Сразу стало весело от такой шутки, и усталость слетела.
Вышли в поле. Отойдя метров двести, друг поднял ружье и раз за разом выпустил в небо оба заряда.
– Вьюга! Вот! Вот! Вот! – закричал он, повернувшись в сторону танкетки.
Обманутая собака тут же выскочила из леса. Ей и самой, наверное, надоело бесцельно месить снег вокруг «железяки». Поле засеяно озимыми. Примыкает к неглубокому оврагу. Можно пройти по нему – русачков поискать. Вьюга опять ушла в полаз. С час мы наблюдали за ней, но так ничего и не дождались.
– Пойдем пообедаем, – предложил я. – Вон стог клевера развороченный, залезть наверх нетрудно. И снега там нет. Видать, сегодня скотники за кормом приезжали.

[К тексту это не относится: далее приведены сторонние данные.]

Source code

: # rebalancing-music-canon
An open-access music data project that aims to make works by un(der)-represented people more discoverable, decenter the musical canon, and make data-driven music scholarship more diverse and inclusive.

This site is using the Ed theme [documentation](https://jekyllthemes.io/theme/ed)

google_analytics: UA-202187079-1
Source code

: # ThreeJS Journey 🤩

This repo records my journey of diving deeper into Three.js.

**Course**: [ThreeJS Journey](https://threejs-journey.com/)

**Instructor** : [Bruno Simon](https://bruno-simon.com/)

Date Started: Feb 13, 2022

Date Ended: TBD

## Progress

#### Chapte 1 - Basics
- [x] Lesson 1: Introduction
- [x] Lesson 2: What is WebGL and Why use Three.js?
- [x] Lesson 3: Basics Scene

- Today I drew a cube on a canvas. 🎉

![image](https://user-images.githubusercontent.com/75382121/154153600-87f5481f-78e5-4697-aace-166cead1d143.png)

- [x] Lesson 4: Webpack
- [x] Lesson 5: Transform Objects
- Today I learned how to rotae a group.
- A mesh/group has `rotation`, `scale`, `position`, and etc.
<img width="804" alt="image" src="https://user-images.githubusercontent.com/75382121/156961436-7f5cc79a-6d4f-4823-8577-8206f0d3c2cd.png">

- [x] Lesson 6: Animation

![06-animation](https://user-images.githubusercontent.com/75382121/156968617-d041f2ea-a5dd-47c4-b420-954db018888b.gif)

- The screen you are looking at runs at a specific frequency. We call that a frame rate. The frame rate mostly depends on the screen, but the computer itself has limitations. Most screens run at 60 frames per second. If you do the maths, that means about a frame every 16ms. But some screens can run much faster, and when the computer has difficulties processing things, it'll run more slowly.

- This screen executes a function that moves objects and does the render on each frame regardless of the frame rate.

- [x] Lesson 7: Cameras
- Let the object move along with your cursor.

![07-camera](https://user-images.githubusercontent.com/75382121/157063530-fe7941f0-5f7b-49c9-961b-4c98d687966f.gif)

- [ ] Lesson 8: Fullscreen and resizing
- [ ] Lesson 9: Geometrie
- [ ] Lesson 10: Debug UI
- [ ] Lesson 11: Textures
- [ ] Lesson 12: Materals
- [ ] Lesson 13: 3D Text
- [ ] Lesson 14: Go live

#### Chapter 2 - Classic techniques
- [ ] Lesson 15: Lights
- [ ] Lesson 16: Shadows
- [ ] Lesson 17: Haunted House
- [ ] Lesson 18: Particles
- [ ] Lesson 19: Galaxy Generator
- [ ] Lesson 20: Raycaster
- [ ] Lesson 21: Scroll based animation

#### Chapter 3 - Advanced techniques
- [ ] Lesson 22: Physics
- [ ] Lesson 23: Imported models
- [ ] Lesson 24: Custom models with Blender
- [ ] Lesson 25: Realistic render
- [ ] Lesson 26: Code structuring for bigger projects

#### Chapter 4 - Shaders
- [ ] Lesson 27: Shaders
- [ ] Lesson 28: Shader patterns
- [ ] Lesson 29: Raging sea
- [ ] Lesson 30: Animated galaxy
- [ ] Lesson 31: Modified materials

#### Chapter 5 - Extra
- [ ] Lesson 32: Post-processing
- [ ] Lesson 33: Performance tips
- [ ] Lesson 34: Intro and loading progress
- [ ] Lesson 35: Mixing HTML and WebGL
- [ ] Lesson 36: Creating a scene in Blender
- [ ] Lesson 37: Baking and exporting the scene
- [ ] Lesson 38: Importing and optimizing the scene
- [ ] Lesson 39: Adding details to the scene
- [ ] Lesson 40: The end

– Пойдем, – согласился Николай.
Часовая стрелка за цифру «2» перешагнула. По дороге к стогу Николай несколько раз протрубил в стволы. Вьюга вернулась. Я первым залез на стог. Принял поданную мне собаку, помог взобраться товарищу. Из распахнутого рюкзака извлечена нехитрая снедь. Бутерброды с колбасой и сыром, рыбные консервы, яйца, яблоки. Коробочка из-под монпансье с нарезанными и присахаренными ломтиками лимона. Две четвертинки с коньяком, заткнутые натуральными пробками, с введенными через них упругими трубочками. Такими приспособлениями пользуются изобретательные «мерзляки» на стадионах в холодное время, на демонстрациях, митингах, там, где нельзя открыто принимать алкоголь. Отвернув лацкан пиджака или пальто, нагнул голову, засосал два–три глотка, заложил за щеку ириску – и жизнь захорошела на некоторое время. В данном случае мы приняли такую схему, чтобы удовольствие растянуть. Коньяк с лимоном – романтика! Вьюга тоже получила свою долю продовольствия.